● Data for this task:
BEGIN

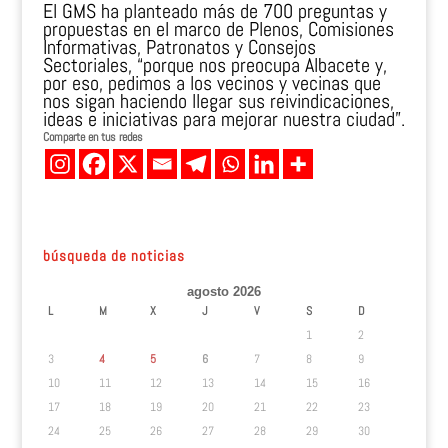
El GMS ha planteado más de 700 preguntas y
propuestas en el marco de Plenos, Comisiones
Informativas, Patronatos y Consejos
Sectoriales, “porque nos preocupa Albacete y,
por eso, pedimos a los vecinos y vecinas que
nos sigan haciendo llegar sus reivindicaciones,
ideas e iniciativas para mejorar nuestra ciudad”.
Comparte en tus redes
búsqueda de noticias
agosto 2026
L
M
X
J
V
S
D
1
2
3
4
5
6
7
8
9
10
11
12
13
14
15
16
17
18
19
20
21
22
23
24
25
26
27
28
29
30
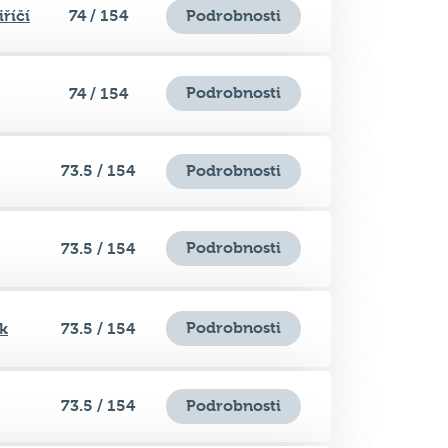
říčí
74 / 154
Podrobnosti
Podrobnosti
74 / 154
73.5 / 154
Podrobnosti
Podrobnosti
73.5 / 154
Podrobnosti
k
73.5 / 154
73.5 / 154
Podrobnosti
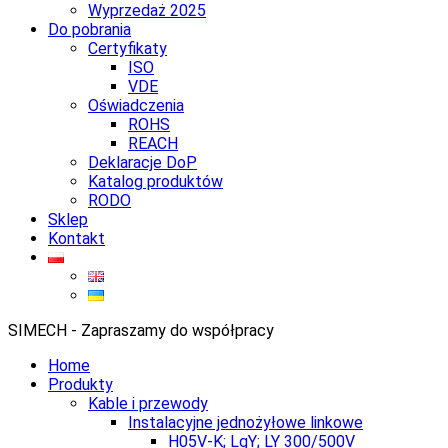
Wyprzedaż 2025
Do pobrania
Certyfikaty
ISO
VDE
Oświadczenia
ROHS
REACH
Deklaracje DoP
Katalog produktów
RODO
Sklep
Kontakt
SIMECH - Zapraszamy do współpracy
Home
Produkty
Kable i przewody
Instalacyjne jednożyłowe linkowe
H05V-K; LgY; LY 300/500V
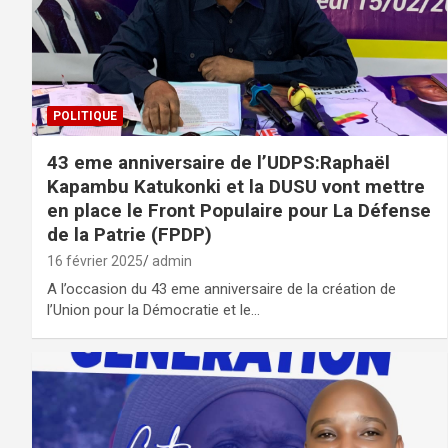
POLITIQUE
43 eme anniversaire de l’UDPS:Raphaël
Kapambu Katukonki et la DUSU vont mettre
en place le Front Populaire pour La Défense
de la Patrie (FPDP)
16 février 2025
admin
A l’occasion du 43 eme anniversaire de la création de
l’Union pour la Démocratie et le…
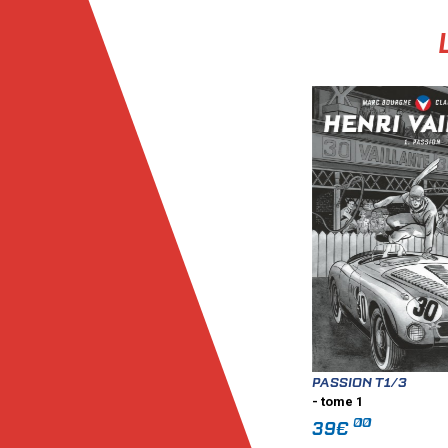
PASSION T1/3
- tome 1
00
39€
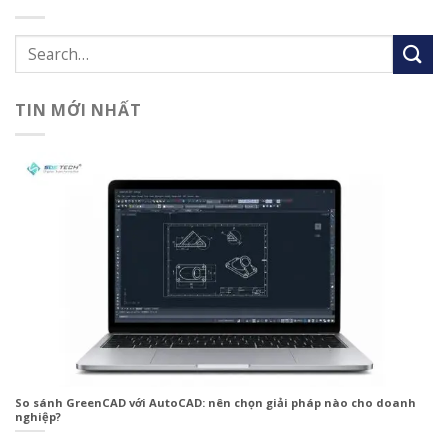
TIN MỚI NHẤT
So sánh GreenCAD với AutoCAD: nên chọn giải pháp nào cho doanh
nghiệp?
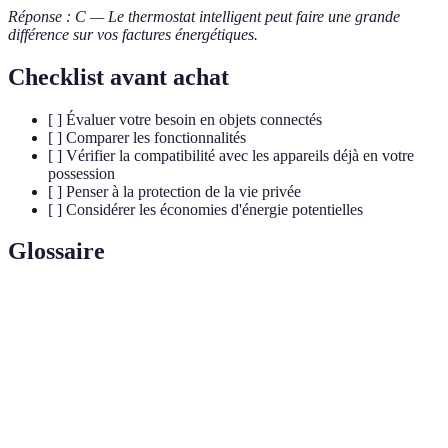
Réponse : C — Le thermostat intelligent peut faire une grande
différence sur vos factures énergétiques.
Checklist avant achat
[ ] Évaluer votre besoin en objets connectés
[ ] Comparer les fonctionnalités
[ ] Vérifier la compatibilité avec les appareils déjà en votre
possession
[ ] Penser à la protection de la vie privée
[ ] Considérer les économies d'énergie potentielles
Glossaire
Terme
Définition
Objets
Dispositifs électroniques interconnectés via internet,
Connectés
permettant de collecter et échanger des données.
Maison
Système de gestion de la maison via des appareils
Intelligente
intelligents pour automatiser les tâches.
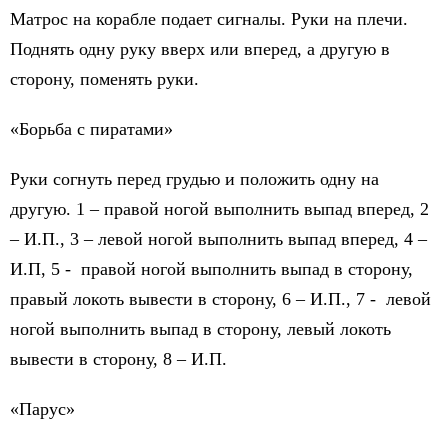
Матрос на корабле подает сигналы. Руки на плечи.
Поднять одну руку вверх или вперед, а другую в
сторону, поменять руки.
«Борьба с пиратами»
Руки согнуть перед грудью и положить одну на
другую. 1 – правой ногой выполнить выпад вперед, 2
– И.П., 3 – левой ногой выполнить выпад вперед, 4 –
И.П, 5 - правой ногой выполнить выпад в сторону,
правый локоть вывести в сторону, 6 – И.П., 7 - левой
ногой выполнить выпад в сторону, левый локоть
вывести в сторону, 8 – И.П.
«Парус»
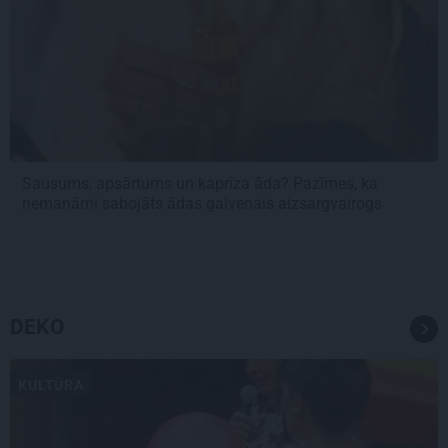
Sausums, apsārtums un kaprīza āda? Pazīmes, ka
nemanāmi sabojāts ādas galvenais aizsargvairogs
DEKO
KULTŪRA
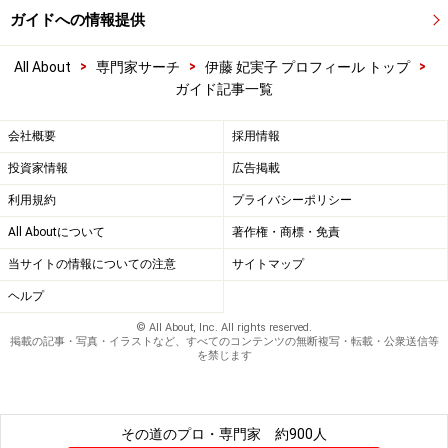
ガイドへの情報提供
>
>
>
All About
専門家サーチ
伊藤 妃実子 プロフィール トップ
ガイド記事一覧
会社概要
採用情報
投資家情報
広告掲載
利用規約
プライバシーポリシー
All Aboutについて
著作権・商標・免責
当サイトの情報についての注意
サイトマップ
ヘルプ
© All About, Inc. All rights reserved.
掲載の記事・写真・イラストなど、すべてのコンテンツの無断複写・転載・公衆送信等
を禁じます
その道のプロ・専門家
約900人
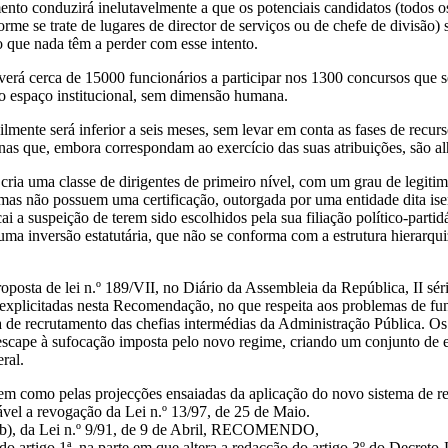
ento conduzirá inelutavelmente a que os potenciais candidatos (todos o
orme se trate de lugares de director de serviços ou de chefe de divisão
o que nada têm a perder com esse intento.
averá cerca de 15000 funcionários a participar nos 1300 concursos que 
 espaço institucional, sem dimensão humana.
ilmente será inferior a seis meses, sem levar em conta as fases de recurso
as que, embora correspondam ao exercício das suas atribuições, são alhe
ria uma classe de dirigentes de primeiro nível, com um grau de legitim
mas não possuem uma certificação, outorgada por uma entidade dita isen
i a suspeição de terem sido escolhidos pela sua filiação político-parti
 uma inversão estatutária, que não se conforma com a estrutura hierarq
oposta de lei n.º 189/VII, no Diário da Assembleia da República, II sér
plicitadas nesta Recomendação, no que respeita aos problemas de fun
e recrutamento das chefias intermédias da Administração Pública. Os art
de escape à sufocação imposta pelo novo regime, criando um conjunto de
ral.
bem como pelas projecções ensaiadas da aplicação do novo sistema de re
hável a revogação da Lei n.º 13/97, de 25 de Maio.
ea b), da Lei n.º 9/91, de 9 de Abril, RECOMENDO,
 artigo 1ª, na parte em que altera a redacção do artigo 3º do Decreto-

END

● What you should do:
Pick out each line of the listing that contains the word "локоть" and copy it in full.

● Solution below:
правый локоть вывести в сторону, 6 – И.П., 7 - левой
ногой выполнить выпад в сторону, левый локоть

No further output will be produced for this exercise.